10. A method according to claim 8, wherein at least one dye is a pH sensitive dye.

11. A method according to claim 10, wherein the pH. sensitive dye is selected from the group consisting of: quinine, fluorescein, and calcein.

12. A method according to claim 1, wherein each dye is different.

13. A method according to claim 1, wherein at least one activator is a microencapsulated activator.

14. A method according to claim 13, wherein at least one dye is a leuco dye and at least one activator is an acid having a pKa less than that of the dye.

15. A method according to claim 1, wherein at least one dye and at least one activator are co-encapsulated.

16. A method according to claim 15, wherein the co-encapsulated dye is surrounded by a barrier layer and the co-encapsulated activator forms an outershell surrounding the barrier layer.

17. A method according to claim 15, wherein the co-encapsulated activator is surrounded by a barrier layer and the co-encapsulated dye forms an outershell surrounding the barrier layer.

18. A method according to claim 1, wherein the pressure sensitive material is applied to the article by coating the article.

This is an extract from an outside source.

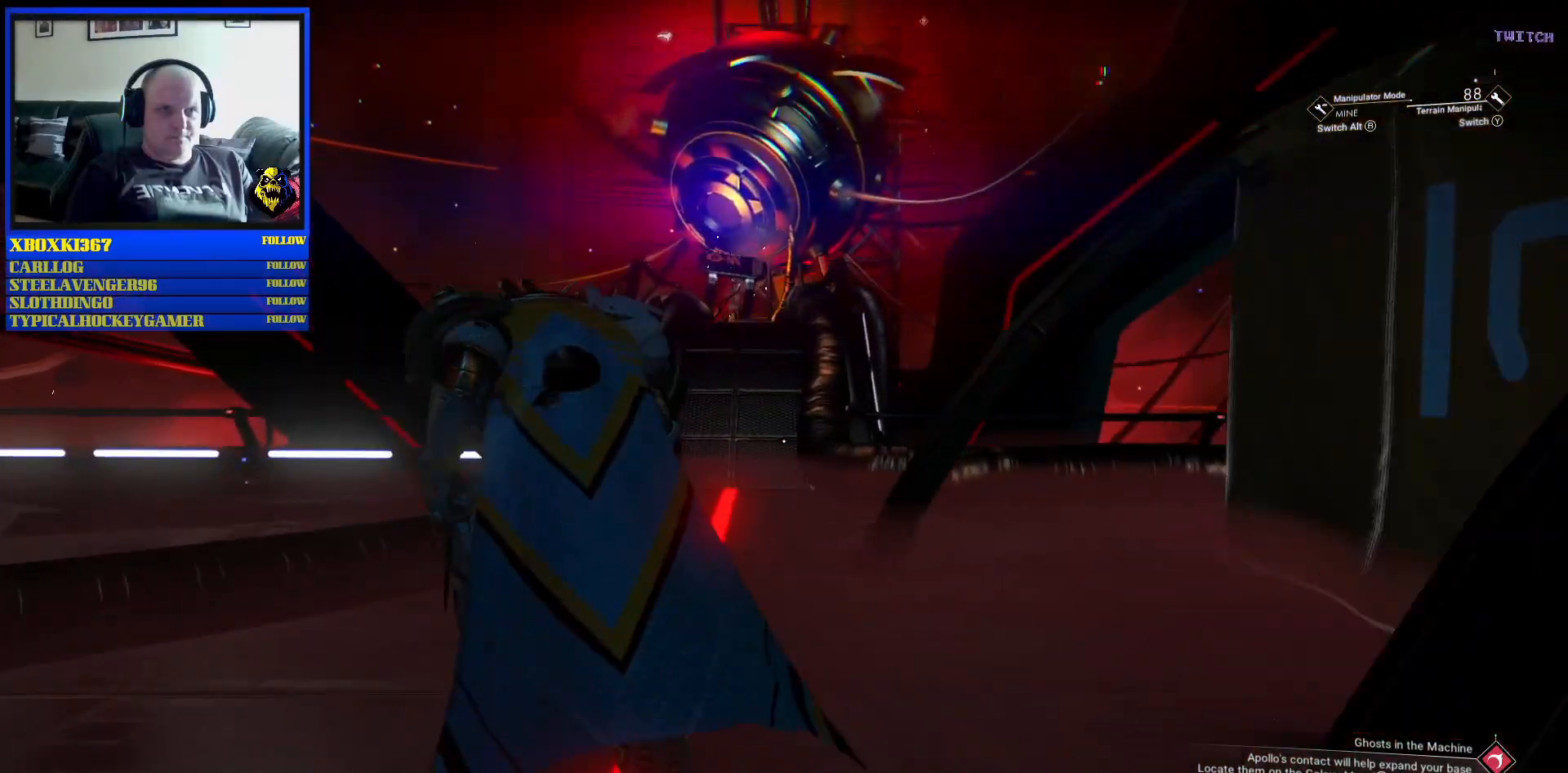
{"buttons": [], "left_stick": "up", "right_stick": "up", "events": [[200, "right_stick", "right"], [317, "right_stick", "center"], [433, "right_stick", "up"]]}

19. A method according to claim 1, wherein the pressure sensitive material is applied to the article by wrapping the pressure sensitive material around the article and heat-shrinking the pressure sensitive material into place.

20. A method according to claim 1, wherein the color change is a visual color change.

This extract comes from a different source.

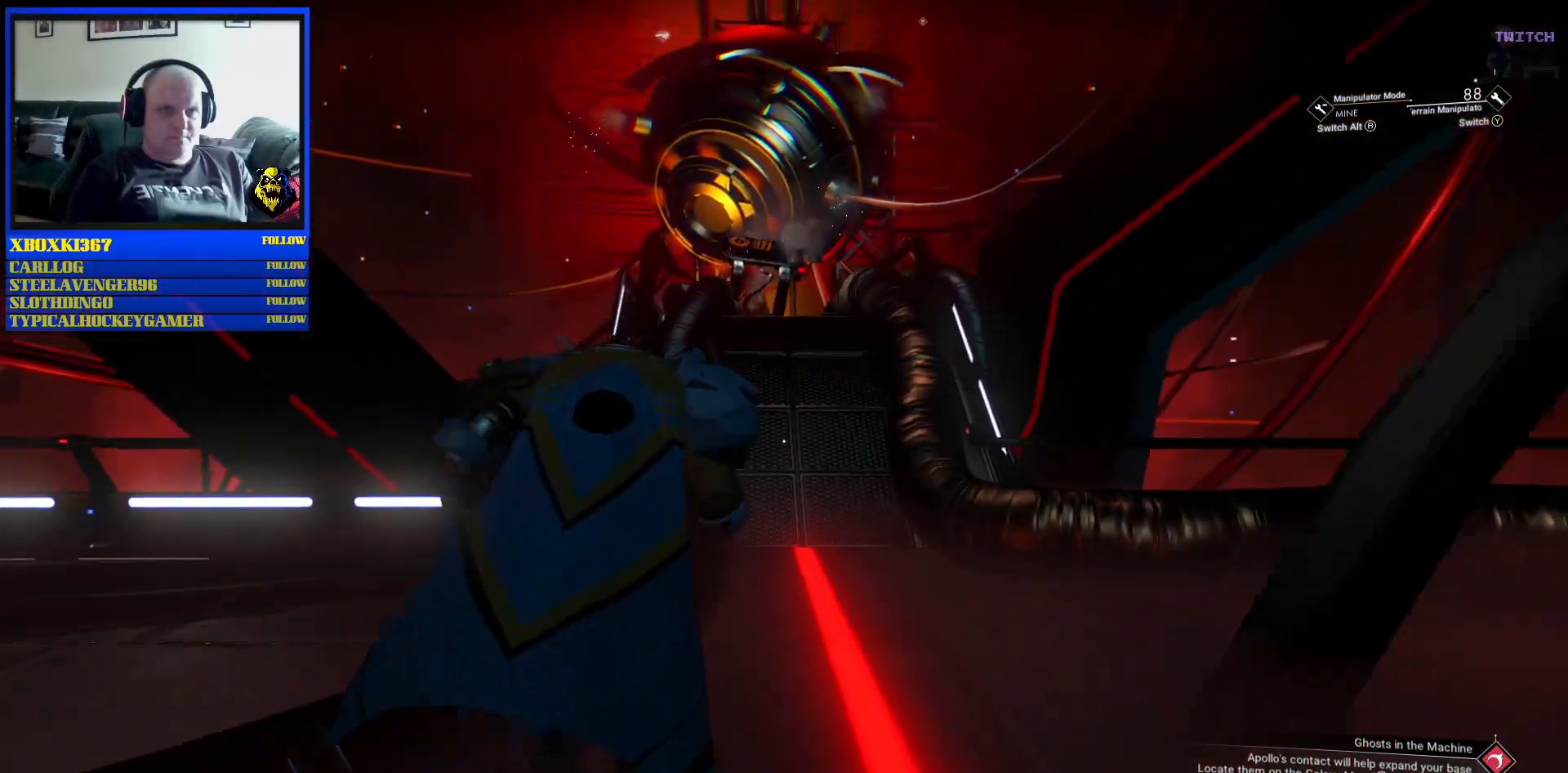
{"buttons": [], "left_stick": "up", "right_stick": "up-left", "events": [[150, "right_stick", "center"], [333, "right_stick", "up-left"]]}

21. A method according to claim 20, further comprising the step of determining pressure strength by observing color intensity.

22. A method according to claim 1, further comprising the step of observing the pressure sensitive material under ultraviolet light after the pressure sensitive material has been exposed to pressure.

23. A method according to claim 22, further comprising the step of determining pressure strength by observing color intensity.

24. A method according to claim 1, wherein each dye is microencapsulated and wherein each microencapsulated dye has an outershell wherein each outershell is sensitive to a different pressure.